◆ **Problem requirements**
Each line from the one containing "servizio di pagamento selezionato da" through the final line of the data below must be repeated exactly.

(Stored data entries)

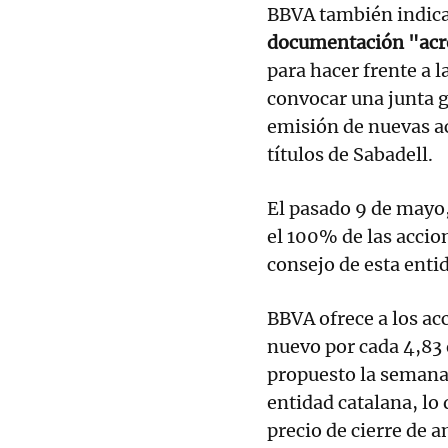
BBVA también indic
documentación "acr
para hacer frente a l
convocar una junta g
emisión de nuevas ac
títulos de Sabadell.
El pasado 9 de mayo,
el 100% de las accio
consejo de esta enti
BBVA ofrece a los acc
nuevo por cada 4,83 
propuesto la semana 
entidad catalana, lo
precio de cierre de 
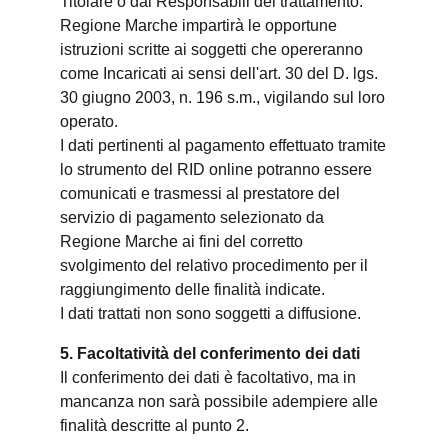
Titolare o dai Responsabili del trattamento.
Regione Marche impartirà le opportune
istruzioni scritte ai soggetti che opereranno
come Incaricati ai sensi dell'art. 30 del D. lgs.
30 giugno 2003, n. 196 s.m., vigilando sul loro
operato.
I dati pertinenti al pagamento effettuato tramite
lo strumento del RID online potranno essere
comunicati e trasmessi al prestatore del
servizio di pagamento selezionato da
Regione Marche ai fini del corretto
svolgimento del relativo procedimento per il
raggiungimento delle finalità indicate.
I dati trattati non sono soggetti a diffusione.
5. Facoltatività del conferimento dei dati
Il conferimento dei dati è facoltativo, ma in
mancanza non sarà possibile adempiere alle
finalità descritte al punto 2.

◆ **Result of this exercise**
servizio di pagamento selezionato da
Regione Marche ai fini del corretto
svolgimento del relativo procedimento per il
raggiungimento delle finalità indicate.
I dati trattati non sono soggetti a diffusione.
5. Facoltatività del conferimento dei dati
Il conferimento dei dati è facoltativo, ma in
mancanza non sarà possibile adempiere alle
finalità descritte al punto 2.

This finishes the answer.